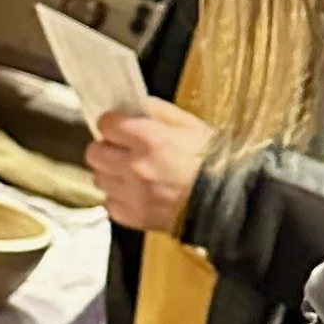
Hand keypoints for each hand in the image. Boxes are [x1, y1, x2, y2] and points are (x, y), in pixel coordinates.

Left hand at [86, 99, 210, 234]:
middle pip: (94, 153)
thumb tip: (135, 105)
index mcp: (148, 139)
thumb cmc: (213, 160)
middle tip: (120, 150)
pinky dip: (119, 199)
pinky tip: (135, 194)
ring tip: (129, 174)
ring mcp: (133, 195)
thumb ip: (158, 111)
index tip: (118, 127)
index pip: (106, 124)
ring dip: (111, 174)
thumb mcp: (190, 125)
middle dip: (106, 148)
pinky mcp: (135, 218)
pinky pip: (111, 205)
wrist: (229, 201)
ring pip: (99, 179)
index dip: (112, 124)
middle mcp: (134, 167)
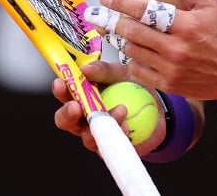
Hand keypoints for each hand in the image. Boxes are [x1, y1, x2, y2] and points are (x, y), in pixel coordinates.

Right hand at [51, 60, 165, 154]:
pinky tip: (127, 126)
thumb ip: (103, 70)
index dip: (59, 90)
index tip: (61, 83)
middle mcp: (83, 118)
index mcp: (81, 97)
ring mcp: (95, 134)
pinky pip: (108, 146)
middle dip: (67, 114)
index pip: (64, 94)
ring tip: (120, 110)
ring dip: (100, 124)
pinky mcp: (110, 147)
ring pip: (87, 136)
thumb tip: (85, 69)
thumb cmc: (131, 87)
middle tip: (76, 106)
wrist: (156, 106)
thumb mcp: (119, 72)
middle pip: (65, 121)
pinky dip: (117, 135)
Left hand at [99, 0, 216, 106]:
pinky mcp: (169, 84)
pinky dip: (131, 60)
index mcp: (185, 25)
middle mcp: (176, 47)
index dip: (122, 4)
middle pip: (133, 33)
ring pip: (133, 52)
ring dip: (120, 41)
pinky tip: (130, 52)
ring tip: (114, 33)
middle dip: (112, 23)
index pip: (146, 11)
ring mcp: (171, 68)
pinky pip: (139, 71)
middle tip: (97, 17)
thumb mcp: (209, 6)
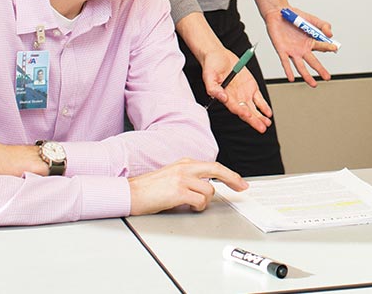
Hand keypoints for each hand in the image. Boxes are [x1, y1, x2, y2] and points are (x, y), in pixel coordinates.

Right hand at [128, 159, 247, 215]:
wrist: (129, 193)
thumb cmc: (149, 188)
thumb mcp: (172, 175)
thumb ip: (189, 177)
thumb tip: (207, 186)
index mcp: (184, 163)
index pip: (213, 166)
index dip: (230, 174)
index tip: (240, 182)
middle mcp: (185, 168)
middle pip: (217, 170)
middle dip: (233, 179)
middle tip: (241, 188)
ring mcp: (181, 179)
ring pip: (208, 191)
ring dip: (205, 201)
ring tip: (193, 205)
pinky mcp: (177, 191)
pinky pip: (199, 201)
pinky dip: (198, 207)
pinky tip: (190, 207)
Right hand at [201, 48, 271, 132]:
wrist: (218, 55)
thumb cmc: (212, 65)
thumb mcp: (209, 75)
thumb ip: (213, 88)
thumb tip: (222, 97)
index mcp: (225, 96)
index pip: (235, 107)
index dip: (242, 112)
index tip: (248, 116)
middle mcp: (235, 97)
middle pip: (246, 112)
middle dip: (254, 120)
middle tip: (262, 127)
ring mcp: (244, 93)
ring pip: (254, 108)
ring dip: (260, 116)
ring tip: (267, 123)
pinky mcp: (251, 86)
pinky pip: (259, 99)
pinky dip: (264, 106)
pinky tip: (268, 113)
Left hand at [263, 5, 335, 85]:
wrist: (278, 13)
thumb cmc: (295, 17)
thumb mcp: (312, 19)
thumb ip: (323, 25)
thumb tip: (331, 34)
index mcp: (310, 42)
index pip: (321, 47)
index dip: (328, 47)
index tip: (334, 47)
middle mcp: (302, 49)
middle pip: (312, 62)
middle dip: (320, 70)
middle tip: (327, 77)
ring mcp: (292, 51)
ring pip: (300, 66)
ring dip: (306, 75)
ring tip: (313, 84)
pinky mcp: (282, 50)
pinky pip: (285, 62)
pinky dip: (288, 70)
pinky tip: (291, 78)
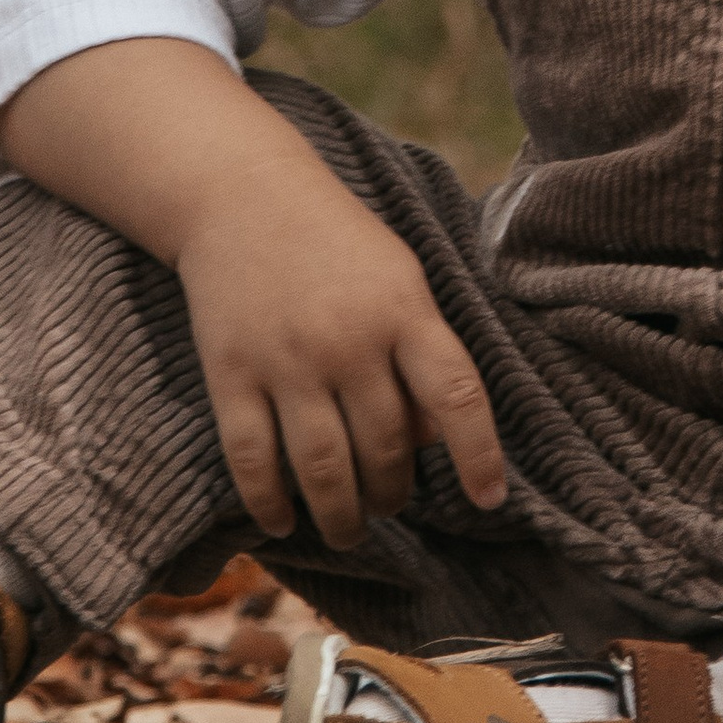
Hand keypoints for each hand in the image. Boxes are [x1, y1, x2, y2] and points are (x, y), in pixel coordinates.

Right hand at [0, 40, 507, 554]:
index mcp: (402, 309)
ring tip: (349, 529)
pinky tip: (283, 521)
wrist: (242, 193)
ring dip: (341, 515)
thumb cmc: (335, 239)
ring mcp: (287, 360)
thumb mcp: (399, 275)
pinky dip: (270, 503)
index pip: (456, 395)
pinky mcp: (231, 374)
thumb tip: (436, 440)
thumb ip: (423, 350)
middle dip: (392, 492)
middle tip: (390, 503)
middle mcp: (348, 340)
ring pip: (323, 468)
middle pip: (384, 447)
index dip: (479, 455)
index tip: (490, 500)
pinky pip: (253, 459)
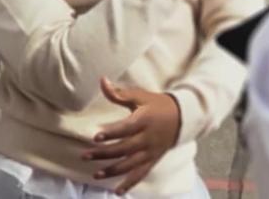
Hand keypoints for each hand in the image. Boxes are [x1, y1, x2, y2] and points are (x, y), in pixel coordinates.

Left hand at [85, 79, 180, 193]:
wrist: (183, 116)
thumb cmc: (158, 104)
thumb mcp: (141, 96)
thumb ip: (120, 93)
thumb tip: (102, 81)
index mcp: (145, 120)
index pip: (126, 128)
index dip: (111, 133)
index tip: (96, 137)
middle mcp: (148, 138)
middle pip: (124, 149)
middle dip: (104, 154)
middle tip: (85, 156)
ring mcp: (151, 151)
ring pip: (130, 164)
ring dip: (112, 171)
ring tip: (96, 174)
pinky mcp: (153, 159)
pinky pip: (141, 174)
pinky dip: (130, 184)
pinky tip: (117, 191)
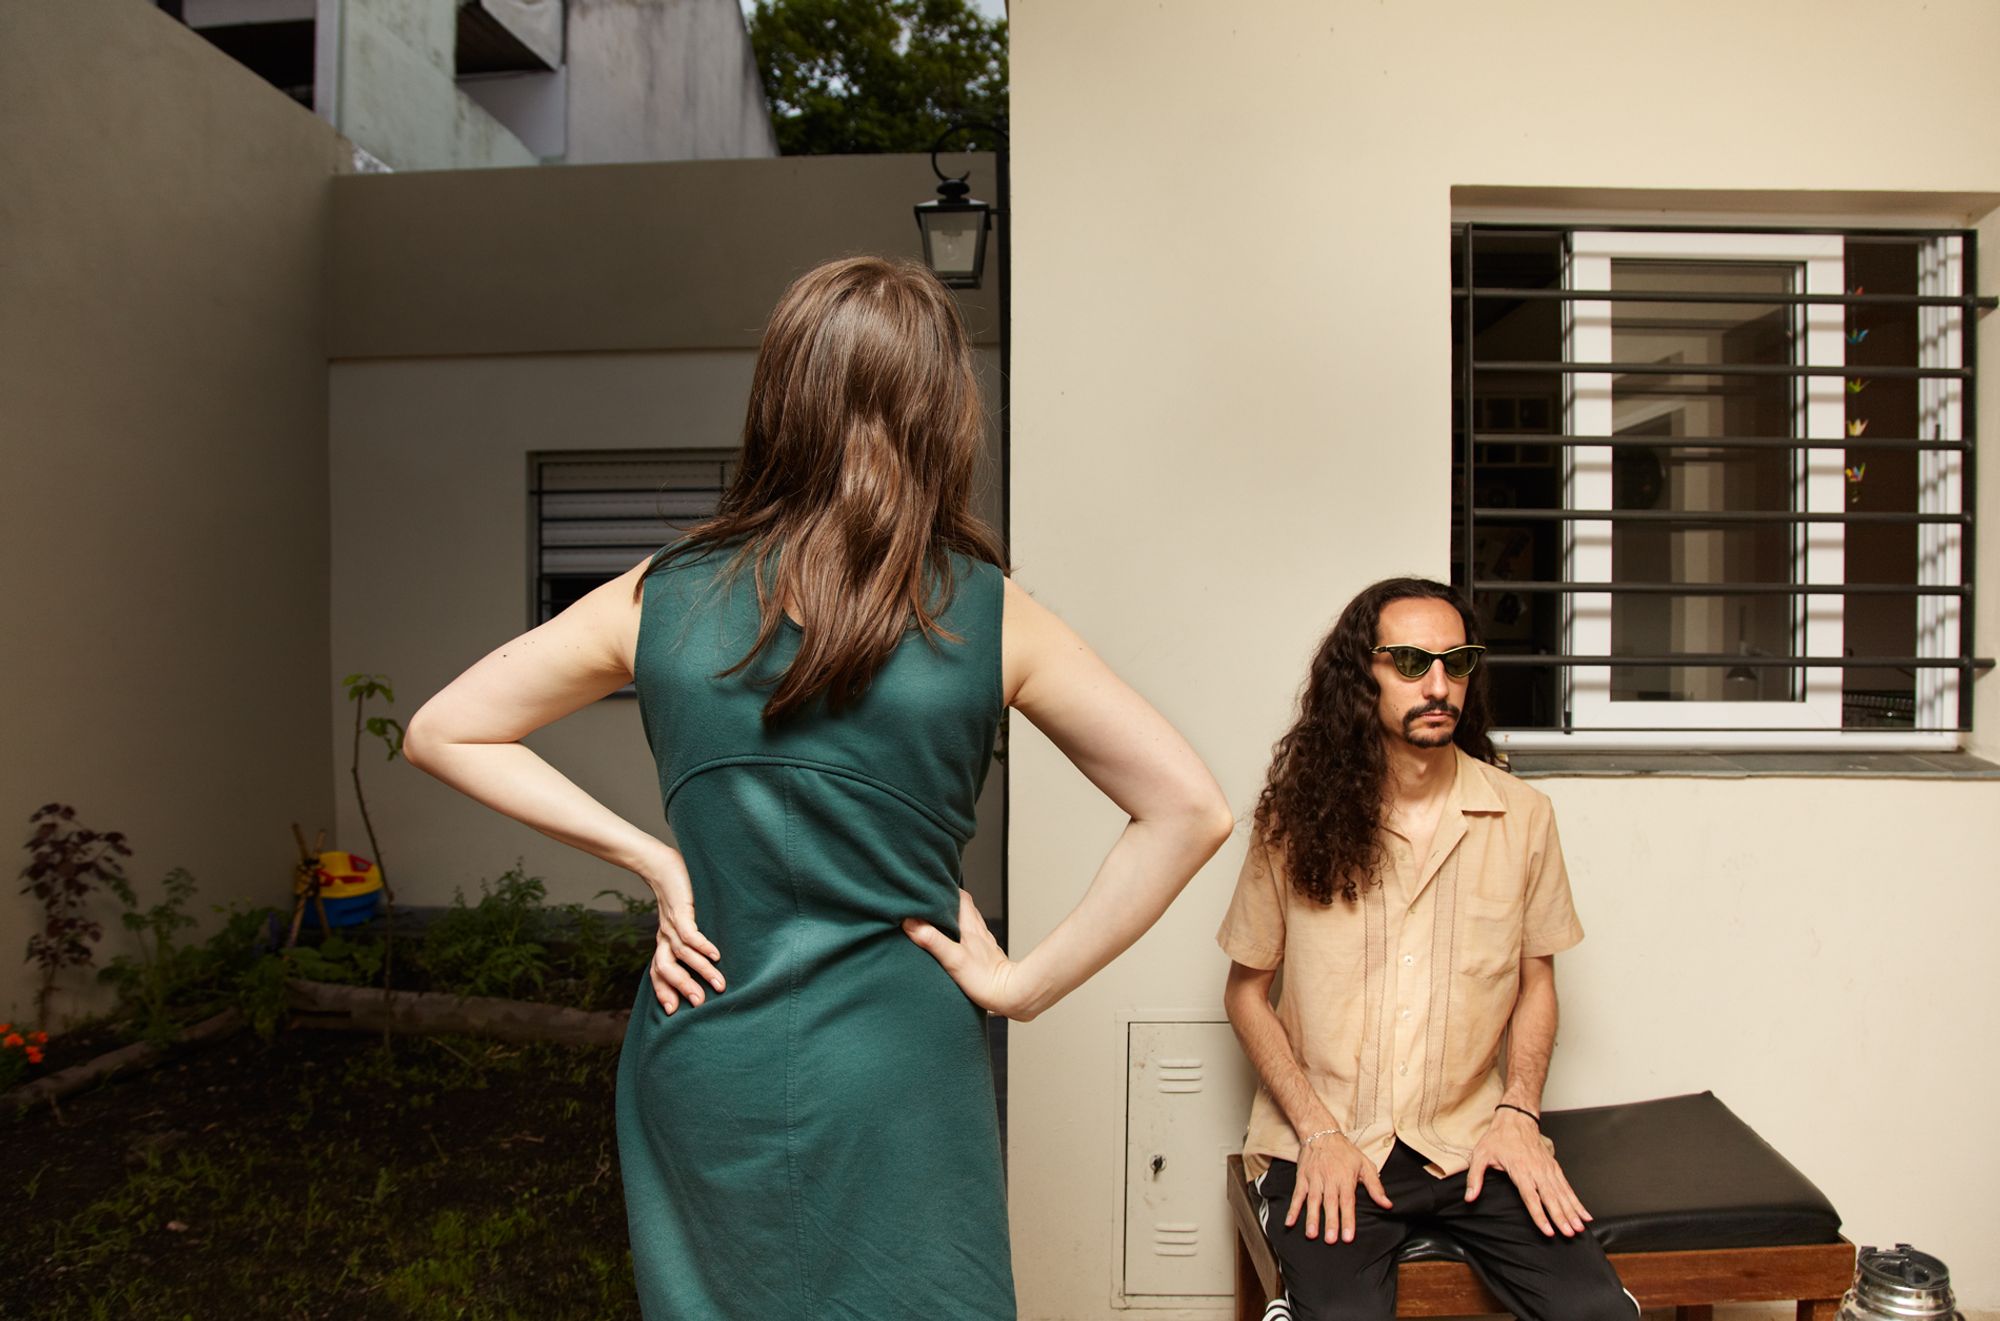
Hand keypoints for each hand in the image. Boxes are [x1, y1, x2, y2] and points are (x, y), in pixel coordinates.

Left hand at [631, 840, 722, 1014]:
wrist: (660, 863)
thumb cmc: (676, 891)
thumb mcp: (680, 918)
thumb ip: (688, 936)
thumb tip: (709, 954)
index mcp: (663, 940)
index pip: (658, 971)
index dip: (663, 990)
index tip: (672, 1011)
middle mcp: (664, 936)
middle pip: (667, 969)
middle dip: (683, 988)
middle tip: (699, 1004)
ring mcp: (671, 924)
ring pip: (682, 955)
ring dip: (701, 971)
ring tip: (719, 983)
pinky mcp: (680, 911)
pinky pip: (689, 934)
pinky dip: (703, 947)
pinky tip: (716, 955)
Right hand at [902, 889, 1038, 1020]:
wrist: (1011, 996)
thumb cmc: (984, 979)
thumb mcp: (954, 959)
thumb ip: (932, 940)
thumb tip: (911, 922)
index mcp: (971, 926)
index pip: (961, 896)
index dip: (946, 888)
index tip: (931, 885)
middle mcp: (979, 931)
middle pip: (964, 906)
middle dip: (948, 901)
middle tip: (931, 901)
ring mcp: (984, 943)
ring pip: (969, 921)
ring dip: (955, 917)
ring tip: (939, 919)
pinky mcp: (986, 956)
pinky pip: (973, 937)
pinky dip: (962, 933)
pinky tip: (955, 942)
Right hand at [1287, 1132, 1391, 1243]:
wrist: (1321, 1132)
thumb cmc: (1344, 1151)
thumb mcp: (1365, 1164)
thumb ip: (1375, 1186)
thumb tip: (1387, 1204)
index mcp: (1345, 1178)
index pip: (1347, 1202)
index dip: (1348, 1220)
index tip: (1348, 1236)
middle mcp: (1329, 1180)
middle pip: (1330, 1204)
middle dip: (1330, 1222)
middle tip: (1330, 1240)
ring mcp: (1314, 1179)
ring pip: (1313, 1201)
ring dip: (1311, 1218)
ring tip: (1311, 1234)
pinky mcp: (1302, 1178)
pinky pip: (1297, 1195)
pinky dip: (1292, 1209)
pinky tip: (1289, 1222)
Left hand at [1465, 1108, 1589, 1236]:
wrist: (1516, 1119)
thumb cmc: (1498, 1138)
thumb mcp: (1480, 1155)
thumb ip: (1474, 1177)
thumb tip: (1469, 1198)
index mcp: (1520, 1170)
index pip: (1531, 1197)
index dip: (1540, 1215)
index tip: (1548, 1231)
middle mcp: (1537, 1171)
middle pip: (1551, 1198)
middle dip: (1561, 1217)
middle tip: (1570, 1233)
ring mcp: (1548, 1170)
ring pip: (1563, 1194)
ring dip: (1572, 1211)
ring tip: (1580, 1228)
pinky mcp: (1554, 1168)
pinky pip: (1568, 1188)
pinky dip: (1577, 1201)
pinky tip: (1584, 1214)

++++++

Problem details
Each line of the records with the word "Left" in it is to be copied.

Response to the task
Left hand at [86, 99, 210, 234]:
Left hand at [99, 0, 216, 106]:
Left hand at [263, 5, 335, 85]:
Left hand at [85, 79, 180, 193]:
Left hand at [631, 840, 722, 1014]:
Left hand at [1465, 1108, 1589, 1236]:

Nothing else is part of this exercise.